Start of Available data
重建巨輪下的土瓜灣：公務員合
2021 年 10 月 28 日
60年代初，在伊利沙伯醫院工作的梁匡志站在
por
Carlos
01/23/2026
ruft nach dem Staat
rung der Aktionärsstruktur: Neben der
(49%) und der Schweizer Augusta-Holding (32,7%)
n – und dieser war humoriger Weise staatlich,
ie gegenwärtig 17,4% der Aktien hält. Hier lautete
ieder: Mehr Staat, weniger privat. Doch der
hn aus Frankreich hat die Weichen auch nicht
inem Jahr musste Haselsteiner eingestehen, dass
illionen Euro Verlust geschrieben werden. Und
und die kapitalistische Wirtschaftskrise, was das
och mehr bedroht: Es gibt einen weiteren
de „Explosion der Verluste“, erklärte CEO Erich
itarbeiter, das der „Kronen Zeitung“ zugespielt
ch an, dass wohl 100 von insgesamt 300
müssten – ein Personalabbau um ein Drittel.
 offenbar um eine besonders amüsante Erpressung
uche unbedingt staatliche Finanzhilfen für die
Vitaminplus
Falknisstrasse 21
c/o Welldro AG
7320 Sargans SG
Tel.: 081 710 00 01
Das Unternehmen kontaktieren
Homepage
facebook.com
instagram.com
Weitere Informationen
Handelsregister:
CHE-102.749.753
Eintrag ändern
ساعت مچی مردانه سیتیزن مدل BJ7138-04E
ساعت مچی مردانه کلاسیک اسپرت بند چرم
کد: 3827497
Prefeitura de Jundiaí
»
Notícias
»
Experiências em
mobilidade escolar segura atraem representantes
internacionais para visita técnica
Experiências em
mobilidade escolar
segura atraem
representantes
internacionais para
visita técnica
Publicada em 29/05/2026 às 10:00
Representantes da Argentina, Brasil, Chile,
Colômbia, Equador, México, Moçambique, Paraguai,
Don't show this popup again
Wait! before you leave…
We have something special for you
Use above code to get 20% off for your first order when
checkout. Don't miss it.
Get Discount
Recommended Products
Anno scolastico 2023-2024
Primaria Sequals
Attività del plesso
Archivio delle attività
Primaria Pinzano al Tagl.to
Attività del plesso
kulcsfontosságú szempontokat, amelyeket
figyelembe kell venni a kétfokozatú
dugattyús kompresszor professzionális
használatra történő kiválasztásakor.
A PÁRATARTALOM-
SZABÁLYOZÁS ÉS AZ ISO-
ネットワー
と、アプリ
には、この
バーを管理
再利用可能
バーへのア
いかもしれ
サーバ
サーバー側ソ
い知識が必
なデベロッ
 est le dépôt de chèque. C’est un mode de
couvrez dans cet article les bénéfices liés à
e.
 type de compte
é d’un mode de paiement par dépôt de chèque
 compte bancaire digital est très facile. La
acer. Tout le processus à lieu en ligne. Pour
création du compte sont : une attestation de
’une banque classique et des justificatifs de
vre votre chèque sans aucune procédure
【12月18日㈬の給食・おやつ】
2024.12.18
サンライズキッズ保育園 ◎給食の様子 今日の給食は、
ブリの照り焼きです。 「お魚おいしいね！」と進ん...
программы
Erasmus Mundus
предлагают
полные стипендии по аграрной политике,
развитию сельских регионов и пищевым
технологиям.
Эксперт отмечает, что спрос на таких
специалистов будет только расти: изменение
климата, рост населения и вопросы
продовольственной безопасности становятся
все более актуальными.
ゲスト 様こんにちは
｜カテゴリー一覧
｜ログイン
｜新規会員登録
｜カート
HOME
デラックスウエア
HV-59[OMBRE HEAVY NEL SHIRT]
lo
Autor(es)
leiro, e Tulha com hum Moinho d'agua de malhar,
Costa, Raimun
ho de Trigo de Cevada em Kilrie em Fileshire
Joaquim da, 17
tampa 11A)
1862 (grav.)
End of Available data
**Assignment:**
Repeat exactly the lines of the data from the first one through the line with "inem Jahr musste", both of them included.

**Written response:**
重建巨輪下的土瓜灣：公務員合
2021 年 10 月 28 日
60年代初，在伊利沙伯醫院工作的梁匡志站在
por
Carlos
01/23/2026
ruft nach dem Staat
rung der Aktionärsstruktur: Neben der
(49%) und der Schweizer Augusta-Holding (32,7%)
n – und dieser war humoriger Weise staatlich,
ie gegenwärtig 17,4% der Aktien hält. Hier lautete
ieder: Mehr Staat, weniger privat. Doch der
hn aus Frankreich hat die Weichen auch nicht
inem Jahr musste Haselsteiner eingestehen, dass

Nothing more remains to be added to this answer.